[Stored data entries]
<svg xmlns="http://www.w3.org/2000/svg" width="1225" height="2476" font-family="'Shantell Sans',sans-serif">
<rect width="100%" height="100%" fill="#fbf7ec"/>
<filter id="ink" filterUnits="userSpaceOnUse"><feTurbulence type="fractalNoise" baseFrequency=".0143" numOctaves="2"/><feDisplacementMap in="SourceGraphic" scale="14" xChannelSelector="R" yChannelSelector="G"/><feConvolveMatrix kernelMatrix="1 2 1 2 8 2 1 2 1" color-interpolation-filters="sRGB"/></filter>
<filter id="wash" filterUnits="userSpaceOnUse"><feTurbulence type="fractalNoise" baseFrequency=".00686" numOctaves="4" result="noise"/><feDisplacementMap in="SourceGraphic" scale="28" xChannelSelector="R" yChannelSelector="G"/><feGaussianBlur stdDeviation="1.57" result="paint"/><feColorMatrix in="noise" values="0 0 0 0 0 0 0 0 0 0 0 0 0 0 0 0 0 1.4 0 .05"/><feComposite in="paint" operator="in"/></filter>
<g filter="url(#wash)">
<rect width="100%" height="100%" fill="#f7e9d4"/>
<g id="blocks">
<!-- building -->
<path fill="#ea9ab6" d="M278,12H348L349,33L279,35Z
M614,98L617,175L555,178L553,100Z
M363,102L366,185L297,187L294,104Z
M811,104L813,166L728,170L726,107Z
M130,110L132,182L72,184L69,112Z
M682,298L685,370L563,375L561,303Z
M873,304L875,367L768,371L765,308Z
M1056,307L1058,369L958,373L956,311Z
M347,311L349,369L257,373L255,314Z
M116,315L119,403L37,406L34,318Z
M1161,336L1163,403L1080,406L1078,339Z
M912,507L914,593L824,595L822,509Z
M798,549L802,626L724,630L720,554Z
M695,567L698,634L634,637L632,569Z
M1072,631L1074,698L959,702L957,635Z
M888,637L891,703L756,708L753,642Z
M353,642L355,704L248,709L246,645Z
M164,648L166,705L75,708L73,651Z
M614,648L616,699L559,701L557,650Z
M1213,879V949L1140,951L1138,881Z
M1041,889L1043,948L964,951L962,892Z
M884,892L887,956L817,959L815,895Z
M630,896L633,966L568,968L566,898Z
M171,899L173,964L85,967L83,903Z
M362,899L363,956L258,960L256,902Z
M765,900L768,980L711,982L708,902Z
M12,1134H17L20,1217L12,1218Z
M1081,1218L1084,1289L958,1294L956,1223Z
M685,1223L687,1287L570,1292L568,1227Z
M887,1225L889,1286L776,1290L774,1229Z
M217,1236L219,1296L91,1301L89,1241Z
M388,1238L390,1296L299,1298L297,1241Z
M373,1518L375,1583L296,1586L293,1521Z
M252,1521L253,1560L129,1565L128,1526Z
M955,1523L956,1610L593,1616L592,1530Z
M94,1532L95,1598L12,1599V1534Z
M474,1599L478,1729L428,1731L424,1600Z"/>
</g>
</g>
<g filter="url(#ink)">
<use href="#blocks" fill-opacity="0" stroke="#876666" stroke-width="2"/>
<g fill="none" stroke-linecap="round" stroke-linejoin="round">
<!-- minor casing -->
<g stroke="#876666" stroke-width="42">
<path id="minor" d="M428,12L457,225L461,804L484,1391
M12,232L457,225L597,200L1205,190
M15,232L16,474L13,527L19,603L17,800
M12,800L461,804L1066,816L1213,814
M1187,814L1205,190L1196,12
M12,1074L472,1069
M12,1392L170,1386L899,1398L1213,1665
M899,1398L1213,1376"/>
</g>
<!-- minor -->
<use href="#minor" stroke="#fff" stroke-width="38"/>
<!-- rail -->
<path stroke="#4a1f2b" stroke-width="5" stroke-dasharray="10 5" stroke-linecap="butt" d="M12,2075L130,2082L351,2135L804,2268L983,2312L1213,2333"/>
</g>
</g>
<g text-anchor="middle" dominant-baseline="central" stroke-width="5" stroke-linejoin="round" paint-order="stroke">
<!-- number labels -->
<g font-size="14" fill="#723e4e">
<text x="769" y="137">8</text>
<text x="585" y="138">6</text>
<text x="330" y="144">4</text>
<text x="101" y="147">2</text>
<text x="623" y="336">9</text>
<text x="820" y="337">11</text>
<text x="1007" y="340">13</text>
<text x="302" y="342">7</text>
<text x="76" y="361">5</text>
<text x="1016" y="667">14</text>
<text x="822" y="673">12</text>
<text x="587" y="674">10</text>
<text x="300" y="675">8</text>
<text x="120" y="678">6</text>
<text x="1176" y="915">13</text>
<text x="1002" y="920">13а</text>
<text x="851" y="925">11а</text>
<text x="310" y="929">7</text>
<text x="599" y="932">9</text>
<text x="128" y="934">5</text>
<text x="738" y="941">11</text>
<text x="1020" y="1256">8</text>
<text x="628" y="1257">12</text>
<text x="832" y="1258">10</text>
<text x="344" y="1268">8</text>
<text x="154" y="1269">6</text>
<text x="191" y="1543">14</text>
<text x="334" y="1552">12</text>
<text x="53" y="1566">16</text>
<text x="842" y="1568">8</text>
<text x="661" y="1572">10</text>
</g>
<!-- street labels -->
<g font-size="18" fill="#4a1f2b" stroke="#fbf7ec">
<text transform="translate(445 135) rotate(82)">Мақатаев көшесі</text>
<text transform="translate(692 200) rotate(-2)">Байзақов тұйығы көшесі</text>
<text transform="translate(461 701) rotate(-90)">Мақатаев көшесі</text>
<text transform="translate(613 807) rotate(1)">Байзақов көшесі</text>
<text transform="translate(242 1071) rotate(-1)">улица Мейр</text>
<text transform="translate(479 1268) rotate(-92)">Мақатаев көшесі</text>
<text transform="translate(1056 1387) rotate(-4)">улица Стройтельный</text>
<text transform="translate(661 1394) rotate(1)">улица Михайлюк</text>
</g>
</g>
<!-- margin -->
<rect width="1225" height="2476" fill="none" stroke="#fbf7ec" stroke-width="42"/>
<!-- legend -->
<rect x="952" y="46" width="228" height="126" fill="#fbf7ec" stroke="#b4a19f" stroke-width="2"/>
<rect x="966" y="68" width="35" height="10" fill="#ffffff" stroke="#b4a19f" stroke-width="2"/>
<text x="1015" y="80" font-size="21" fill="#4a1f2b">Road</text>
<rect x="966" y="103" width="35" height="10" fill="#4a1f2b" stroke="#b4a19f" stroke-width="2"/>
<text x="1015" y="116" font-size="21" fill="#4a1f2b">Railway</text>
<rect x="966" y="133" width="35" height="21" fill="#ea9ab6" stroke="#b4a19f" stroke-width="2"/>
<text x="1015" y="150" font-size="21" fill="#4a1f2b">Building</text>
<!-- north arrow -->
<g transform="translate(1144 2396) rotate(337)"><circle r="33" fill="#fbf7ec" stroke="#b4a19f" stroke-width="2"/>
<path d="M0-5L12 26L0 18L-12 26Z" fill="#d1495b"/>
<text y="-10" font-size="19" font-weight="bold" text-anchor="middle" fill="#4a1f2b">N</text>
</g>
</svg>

Exercise: All of the records above are to be set down again exactly.

Expected answer:
<svg xmlns="http://www.w3.org/2000/svg" width="1225" height="2476" font-family="'Shantell Sans',sans-serif">
<rect width="100%" height="100%" fill="#fbf7ec"/>
<filter id="ink" filterUnits="userSpaceOnUse"><feTurbulence type="fractalNoise" baseFrequency=".0143" numOctaves="2"/><feDisplacementMap in="SourceGraphic" scale="14" xChannelSelector="R" yChannelSelector="G"/><feConvolveMatrix kernelMatrix="1 2 1 2 8 2 1 2 1" color-interpolation-filters="sRGB"/></filter>
<filter id="wash" filterUnits="userSpaceOnUse"><feTurbulence type="fractalNoise" baseFrequency=".00686" numOctaves="4" result="noise"/><feDisplacementMap in="SourceGraphic" scale="28" xChannelSelector="R" yChannelSelector="G"/><feGaussianBlur stdDeviation="1.57" result="paint"/><feColorMatrix in="noise" values="0 0 0 0 0 0 0 0 0 0 0 0 0 0 0 0 0 1.4 0 .05"/><feComposite in="paint" operator="in"/></filter>
<g filter="url(#wash)">
<rect width="100%" height="100%" fill="#f7e9d4"/>
<g id="blocks">
<!-- building -->
<path fill="#ea9ab6" d="M278,12H348L349,33L279,35Z
M614,98L617,175L555,178L553,100Z
M363,102L366,185L297,187L294,104Z
M811,104L813,166L728,170L726,107Z
M130,110L132,182L72,184L69,112Z
M682,298L685,370L563,375L561,303Z
M873,304L875,367L768,371L765,308Z
M1056,307L1058,369L958,373L956,311Z
M347,311L349,369L257,373L255,314Z
M116,315L119,403L37,406L34,318Z
M1161,336L1163,403L1080,406L1078,339Z
M912,507L914,593L824,595L822,509Z
M798,549L802,626L724,630L720,554Z
M695,567L698,634L634,637L632,569Z
M1072,631L1074,698L959,702L957,635Z
M888,637L891,703L756,708L753,642Z
M353,642L355,704L248,709L246,645Z
M164,648L166,705L75,708L73,651Z
M614,648L616,699L559,701L557,650Z
M1213,879V949L1140,951L1138,881Z
M1041,889L1043,948L964,951L962,892Z
M884,892L887,956L817,959L815,895Z
M630,896L633,966L568,968L566,898Z
M171,899L173,964L85,967L83,903Z
M362,899L363,956L258,960L256,902Z
M765,900L768,980L711,982L708,902Z
M12,1134H17L20,1217L12,1218Z
M1081,1218L1084,1289L958,1294L956,1223Z
M685,1223L687,1287L570,1292L568,1227Z
M887,1225L889,1286L776,1290L774,1229Z
M217,1236L219,1296L91,1301L89,1241Z
M388,1238L390,1296L299,1298L297,1241Z
M373,1518L375,1583L296,1586L293,1521Z
M252,1521L253,1560L129,1565L128,1526Z
M955,1523L956,1610L593,1616L592,1530Z
M94,1532L95,1598L12,1599V1534Z
M474,1599L478,1729L428,1731L424,1600Z"/>
</g>
</g>
<g filter="url(#ink)">
<use href="#blocks" fill-opacity="0" stroke="#876666" stroke-width="2"/>
<g fill="none" stroke-linecap="round" stroke-linejoin="round">
<!-- minor casing -->
<g stroke="#876666" stroke-width="42">
<path id="minor" d="M428,12L457,225L461,804L484,1391
M12,232L457,225L597,200L1205,190
M15,232L16,474L13,527L19,603L17,800
M12,800L461,804L1066,816L1213,814
M1187,814L1205,190L1196,12
M12,1074L472,1069
M12,1392L170,1386L899,1398L1213,1665
M899,1398L1213,1376"/>
</g>
<!-- minor -->
<use href="#minor" stroke="#fff" stroke-width="38"/>
<!-- rail -->
<path stroke="#4a1f2b" stroke-width="5" stroke-dasharray="10 5" stroke-linecap="butt" d="M12,2075L130,2082L351,2135L804,2268L983,2312L1213,2333"/>
</g>
</g>
<g text-anchor="middle" dominant-baseline="central" stroke-width="5" stroke-linejoin="round" paint-order="stroke">
<!-- number labels -->
<g font-size="14" fill="#723e4e">
<text x="769" y="137">8</text>
<text x="585" y="138">6</text>
<text x="330" y="144">4</text>
<text x="101" y="147">2</text>
<text x="623" y="336">9</text>
<text x="820" y="337">11</text>
<text x="1007" y="340">13</text>
<text x="302" y="342">7</text>
<text x="76" y="361">5</text>
<text x="1016" y="667">14</text>
<text x="822" y="673">12</text>
<text x="587" y="674">10</text>
<text x="300" y="675">8</text>
<text x="120" y="678">6</text>
<text x="1176" y="915">13</text>
<text x="1002" y="920">13а</text>
<text x="851" y="925">11а</text>
<text x="310" y="929">7</text>
<text x="599" y="932">9</text>
<text x="128" y="934">5</text>
<text x="738" y="941">11</text>
<text x="1020" y="1256">8</text>
<text x="628" y="1257">12</text>
<text x="832" y="1258">10</text>
<text x="344" y="1268">8</text>
<text x="154" y="1269">6</text>
<text x="191" y="1543">14</text>
<text x="334" y="1552">12</text>
<text x="53" y="1566">16</text>
<text x="842" y="1568">8</text>
<text x="661" y="1572">10</text>
</g>
<!-- street labels -->
<g font-size="18" fill="#4a1f2b" stroke="#fbf7ec">
<text transform="translate(445 135) rotate(82)">Мақатаев көшесі</text>
<text transform="translate(692 200) rotate(-2)">Байзақов тұйығы көшесі</text>
<text transform="translate(461 701) rotate(-90)">Мақатаев көшесі</text>
<text transform="translate(613 807) rotate(1)">Байзақов көшесі</text>
<text transform="translate(242 1071) rotate(-1)">улица Мейр</text>
<text transform="translate(479 1268) rotate(-92)">Мақатаев көшесі</text>
<text transform="translate(1056 1387) rotate(-4)">улица Стройтельный</text>
<text transform="translate(661 1394) rotate(1)">улица Михайлюк</text>
</g>
</g>
<!-- margin -->
<rect width="1225" height="2476" fill="none" stroke="#fbf7ec" stroke-width="42"/>
<!-- legend -->
<rect x="952" y="46" width="228" height="126" fill="#fbf7ec" stroke="#b4a19f" stroke-width="2"/>
<rect x="966" y="68" width="35" height="10" fill="#ffffff" stroke="#b4a19f" stroke-width="2"/>
<text x="1015" y="80" font-size="21" fill="#4a1f2b">Road</text>
<rect x="966" y="103" width="35" height="10" fill="#4a1f2b" stroke="#b4a19f" stroke-width="2"/>
<text x="1015" y="116" font-size="21" fill="#4a1f2b">Railway</text>
<rect x="966" y="133" width="35" height="21" fill="#ea9ab6" stroke="#b4a19f" stroke-width="2"/>
<text x="1015" y="150" font-size="21" fill="#4a1f2b">Building</text>
<!-- north arrow -->
<g transform="translate(1144 2396) rotate(337)"><circle r="33" fill="#fbf7ec" stroke="#b4a19f" stroke-width="2"/>
<path d="M0-5L12 26L0 18L-12 26Z" fill="#d1495b"/>
<text y="-10" font-size="19" font-weight="bold" text-anchor="middle" fill="#4a1f2b">N</text>
</g>
</svg>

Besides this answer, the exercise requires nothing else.